- Occupation: computer programmer
- Known for: a key developer of Project Xanadu

= Roger Gregory (programmer) =

American computer programmer, technologist, and scientist

Roger Everett Gregory is a US computer programmer, technologist, and scientist. Gregory's work in project Xanadu made him one of the earliest pioneers of hypertext technology, which helped lay the foundations for the hyperlink technology that underlies the World Wide Web.
Gregory attended the University of Michigan as a mathematics major. In the 1970s, he founded the Ann Arbor Computer Club, similar to the West Coast's Home Brew Computer Club.

In 1974 Gregory met Theodore Holm (Ted) Nelson, the author of Computer Lib/Dream Machines, and the thinker who coined the term "hypertext".
The pair became friends. In 1979 Nelson convinced Gregory to move from Michigan and join him in Swarthmore, Pennsylvania, the small, sleepy college town outside of Philadelphia where Nelson earned his undergraduate degree, and first conceived the concept of a hypertext. Gregory's first summer in Swarthmore, characterized by Xanadu insiders as the "Swarthmore Summer", was a productive time, where Nelson and Gregory enjoyed the collaboration of other volunteers, including Stuart Greene and Mark S. Miller.

In 1988 Nelson, Gregory, and other members of their team, all moved to Sausalito, California, when Autodesk, a manufacturer of Computer aided design software, purchased a controlling interest in the Xanadu Project.

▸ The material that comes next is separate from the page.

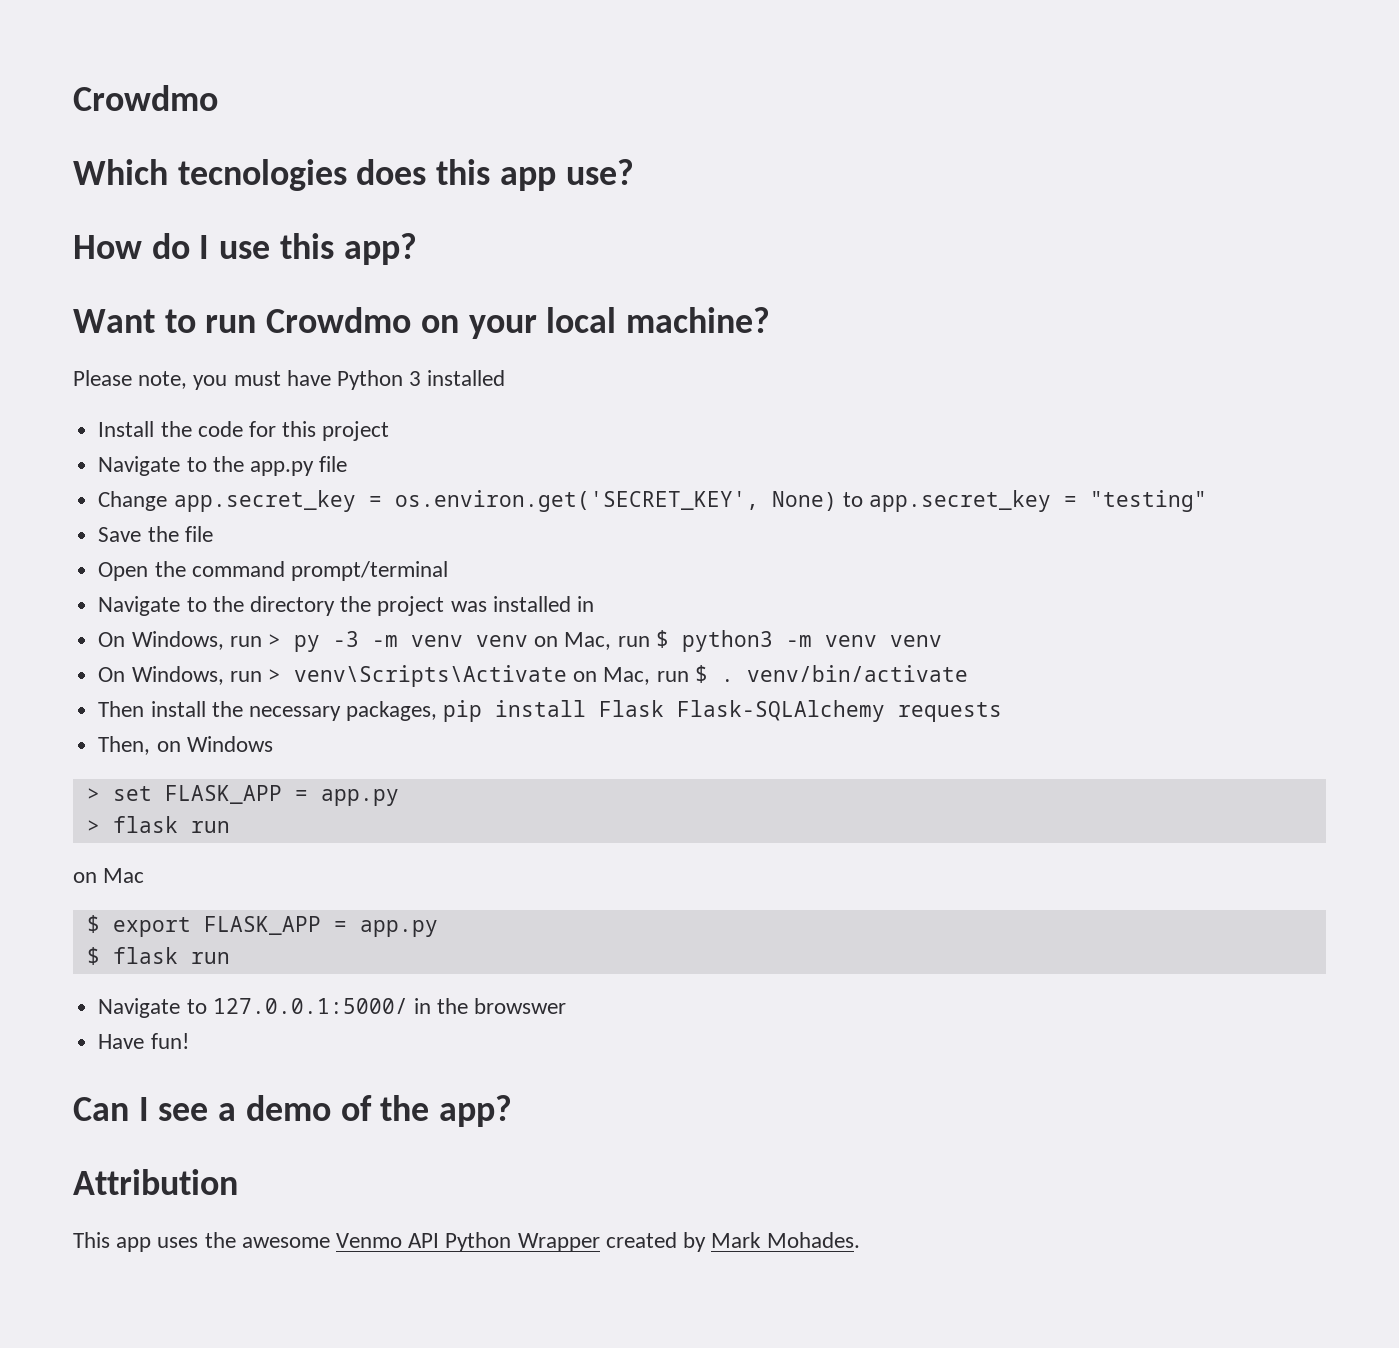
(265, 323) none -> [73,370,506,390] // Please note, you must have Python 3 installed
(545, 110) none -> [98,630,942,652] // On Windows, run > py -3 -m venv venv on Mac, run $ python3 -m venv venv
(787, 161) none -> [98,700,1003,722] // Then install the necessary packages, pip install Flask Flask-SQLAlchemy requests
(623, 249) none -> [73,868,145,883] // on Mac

Later, as founder, CEO, CTO and Chairman of the Board of Xanadu Operating Company, Gregory led design and development of a hypertext technology that includes quotable documents with version control, fine-grained, bidirectional links, the ability to track intellectual property rights, and a mechanism to pay royalties. Gregory is also co-designer of a rotary rocket engine design based on the posthumous patents of Robert Goddard (U.S. patent 6212876 from 2001). Today he is a cofounder of Eyegorithm.

In 2010 Gregory was interviewed by the Internet Archive.